Data records:

+===+

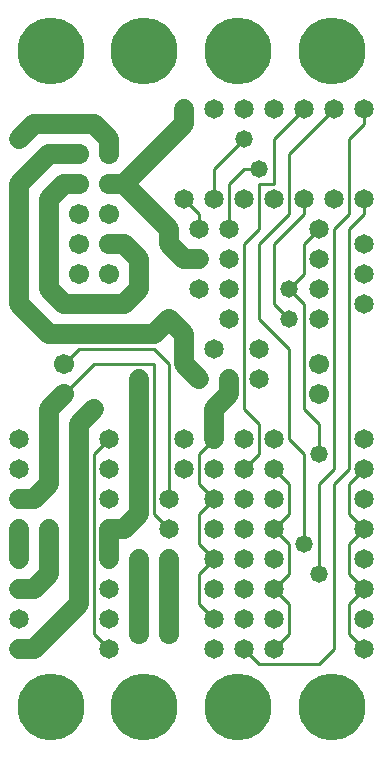
<source format=gtl>
%MOIN*%
%FSLAX25Y25*%
G04 D10 used for Character Trace; *
G04     Circle (OD=.01000) (No hole)*
G04 D11 used for Power Trace; *
G04     Circle (OD=.06500) (No hole)*
G04 D12 used for Signal Trace; *
G04     Circle (OD=.01100) (No hole)*
G04 D13 used for Via; *
G04     Circle (OD=.05800) (Round. Hole ID=.02800)*
G04 D14 used for Component hole; *
G04     Circle (OD=.06500) (Round. Hole ID=.03500)*
G04 D15 used for Component hole; *
G04     Circle (OD=.06700) (Round. Hole ID=.04300)*
G04 D16 used for Component hole; *
G04     Circle (OD=.08100) (Round. Hole ID=.05100)*
G04 D17 used for Component hole; *
G04     Circle (OD=.08900) (Round. Hole ID=.05900)*
G04 D18 used for Component hole; *
G04     Circle (OD=.11300) (Round. Hole ID=.08300)*
G04 D19 used for Component hole; *
G04     Circle (OD=.16000) (Round. Hole ID=.13000)*
G04 D20 used for Component hole; *
G04     Circle (OD=.18300) (Round. Hole ID=.15300)*
G04 D21 used for Component hole; *
G04     Circle (OD=.22291) (Round. Hole ID=.19291)*
%ADD10C,.01000*%
%ADD11C,.06500*%
%ADD12C,.01100*%
%ADD13C,.05800*%
%ADD14C,.06500*%
%ADD15C,.06700*%
%ADD16C,.08100*%
%ADD17C,.08900*%
%ADD18C,.11300*%
%ADD19C,.16000*%
%ADD20C,.18300*%
%ADD21C,.22291*%
%IPPOS*%
%LPD*%
G90*X0Y0D02*D21*X15625Y15625D03*D14*              
X35000Y35000D03*D12*X30000Y40000D01*Y100000D01*   
X35000Y105000D01*D14*D03*D13*X45000Y95000D03*D11* 
Y80000D01*X40000Y75000D01*X35000D01*D14*D03*D11*  
Y65000D01*D14*D03*X45000D03*D11*Y40000D01*D15*D03*
D14*X35000Y45000D03*D15*X55000Y40000D03*D11*      
Y65000D01*D14*D03*D12*X65000Y50000D02*Y60000D01*  
X70000Y45000D02*X65000Y50000D01*D14*              
X70000Y45000D03*X80000Y35000D03*D12*              
X85000Y30000D01*X105000D01*X110000Y35000D01*      
Y90000D01*X115000Y95000D01*Y175000D01*            
X120000Y180000D01*Y185000D01*D14*D03*D12*         
X110000Y175000D02*X115000Y180000D01*              
X110000Y95000D02*Y175000D01*X105000Y90000D02*     
X110000Y95000D01*X105000Y60000D02*Y90000D01*D13*  
Y60000D03*D12*X115000Y40000D02*Y50000D01*         
X120000Y35000D02*X115000Y40000D01*D14*            
X120000Y35000D03*Y45000D03*D12*X115000Y50000D02*  
X120000Y55000D01*D14*D03*D12*X115000Y60000D01*    
Y70000D01*X120000Y75000D01*D14*D03*D12*           
X115000Y80000D01*Y90000D01*X120000Y95000D01*D14*  
D03*Y105000D03*Y85000D03*D12*X105000Y100000D02*   
Y110000D01*D13*Y100000D03*D12*X100000Y70000D02*   
Y100000D01*D13*Y70000D03*D12*X95000Y60000D02*     
Y70000D01*X90000Y55000D02*X95000Y60000D01*D14*    
X90000Y55000D03*D12*X95000Y50000D01*Y40000D01*    
X90000Y35000D01*D14*D03*X80000Y45000D03*X90000D03*
D21*X109375Y15625D03*D14*X70000Y55000D03*D21*     
X78125Y15625D03*D14*X70000Y35000D03*              
X80000Y55000D03*D12*X65000Y60000D02*              
X70000Y65000D01*D14*D03*D12*X65000Y70000D01*      
Y80000D01*X70000Y85000D01*D14*D03*D12*            
X65000Y90000D01*Y100000D01*X70000Y105000D01*D14*  
D03*D11*Y115000D01*X75000Y120000D01*Y125000D01*   
D14*D03*X85000Y135000D03*Y125000D03*X65000D03*D11*
X60000Y130000D01*Y140000D01*X55000Y145000D01*D13* 
D03*D11*X50000Y140000D01*X15000D01*               
X5000Y150000D01*Y190000D01*X15000Y200000D01*      
X25000D01*D15*D03*X35000Y190000D03*D11*X40000D01* 
X55000Y175000D01*D14*D03*D11*Y170000D01*          
X60000Y165000D01*X65000D01*D14*D03*               
X75000Y155000D03*Y175000D03*D12*Y190000D01*       
X80000Y195000D01*X85000D01*D13*D03*D12*Y190000D02*
X90000D01*X85000Y175000D02*Y190000D01*            
X80000Y170000D02*X85000Y175000D01*                
X80000Y115000D02*Y170000D01*X85000Y110000D02*     
X80000Y115000D01*X85000Y100000D02*Y110000D01*     
X80000Y95000D02*X85000Y100000D01*D14*             
X80000Y95000D03*X90000Y85000D03*Y105000D03*       
Y95000D03*D12*X95000Y90000D01*Y80000D01*          
X90000Y75000D01*D14*D03*D12*X95000Y70000D01*D14*  
X90000Y65000D03*X80000Y85000D03*Y75000D03*        
Y65000D03*X70000Y95000D03*X120000Y65000D03*       
X70000Y75000D03*D12*X100000Y100000D02*            
X95000Y105000D01*Y135000D01*X85000Y145000D01*     
Y170000D01*X95000Y180000D01*Y200000D01*           
X110000Y215000D01*D14*D03*D12*X115000Y205000D02*  
X120000Y210000D01*X115000Y180000D02*Y205000D01*   
D14*X110000Y185000D03*X105000Y175000D03*D12*      
X100000Y170000D01*Y160000D01*X95000Y155000D01*D13*
D03*D12*X100000Y150000D01*Y115000D01*             
X105000Y110000D01*D15*Y120000D03*Y130000D03*D14*  
X80000Y105000D03*X70000Y135000D03*                
X105000Y145000D03*D13*X95000D03*D12*              
X90000Y150000D01*Y170000D01*X100000Y180000D01*    
Y185000D01*D14*D03*D12*X90000Y190000D02*          
Y205000D01*X100000Y215000D01*D14*D03*X90000D03*   
D21*X78125Y234375D03*X109375D03*D12*              
X120000Y210000D02*Y215000D01*D14*D03*             
X90000Y185000D03*X80000Y215000D03*D13*Y205000D03* 
D12*X70000Y195000D01*Y185000D01*D14*D03*D12*      
X65000Y175000D02*Y180000D01*D14*Y175000D03*D12*   
Y180000D02*X60000Y185000D01*D14*D03*D11*          
X45000Y155000D02*Y165000D01*X40000Y150000D02*     
X45000Y155000D01*X20000Y150000D02*X40000D01*      
X20000D02*X15000Y155000D01*Y185000D01*            
X20000Y190000D01*X25000D01*D15*D03*               
X35000Y180000D03*Y200000D03*D11*Y205000D01*       
X30000Y210000D01*X10000D01*X5000Y205000D01*D13*   
D03*D15*X25000Y180000D03*D21*X15625Y234375D03*D11*
X45000Y165000D02*X40000Y170000D01*X35000D01*D15*  
D03*X25000Y160000D03*Y170000D03*X35000Y160000D03* 
D11*X40000Y190000D02*X60000Y210000D01*Y215000D01* 
D14*D03*X70000D03*D21*X46875Y234375D03*D14*       
X80000Y185000D03*X75000Y165000D03*X105000D03*     
X120000Y160000D03*Y170000D03*X65000Y155000D03*    
X105000D03*X120000Y150000D03*X75000Y145000D03*D12*
X20000Y130000D02*X25000Y135000D01*D15*            
X20000Y130000D03*D12*X25000Y135000D02*X50000D01*  
X55000Y130000D01*Y85000D01*D14*D03*D12*Y75000D02* 
X50000Y80000D01*D14*X55000Y75000D03*D12*          
X50000Y80000D02*Y130000D01*X30000D01*             
X20000Y120000D01*D15*D03*D11*X15000Y115000D01*    
Y90000D01*X10000Y85000D01*X5000D01*D14*D03*D13*   
X15000Y75000D03*D11*Y60000D01*X10000Y55000D01*    
X5000D01*D14*D03*Y65000D03*D11*Y75000D01*D14*D03* 
Y95000D03*D11*X10000Y35000D02*X25000Y50000D01*    
X5000Y35000D02*X10000D01*D14*X5000D03*Y45000D03*  
D11*X25000Y50000D02*Y110000D01*X30000Y115000D01*  
D13*D03*X45000Y125000D03*D11*Y95000D01*D14*       
X35000Y85000D03*Y95000D03*X60000D03*Y105000D03*   
X5000D03*X35000Y55000D03*D21*X46875Y15625D03*M02* 

</source>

+===+

▶ **WHAT YOU ARE ASKED TO DO**
Will you return exactly the lines above from the one with "X65000Y175000D02*Y180000D01*D14*Y175000D03*D12*" down to the one with "X45000Y165000D02*X40000Y170000D01*X35000D01*D15*", counting both as part of the range?

▶ **TASK RESPONSE**
X65000Y175000D02*Y180000D01*D14*Y175000D03*D12*   
Y180000D02*X60000Y185000D01*D14*D03*D11*          
X45000Y155000D02*Y165000D01*X40000Y150000D02*     
X45000Y155000D01*X20000Y150000D02*X40000D01*      
X20000D02*X15000Y155000D01*Y185000D01*            
X20000Y190000D01*X25000D01*D15*D03*               
X35000Y180000D03*Y200000D03*D11*Y205000D01*       
X30000Y210000D01*X10000D01*X5000Y205000D01*D13*   
D03*D15*X25000Y180000D03*D21*X15625Y234375D03*D11*
X45000Y165000D02*X40000Y170000D01*X35000D01*D15*  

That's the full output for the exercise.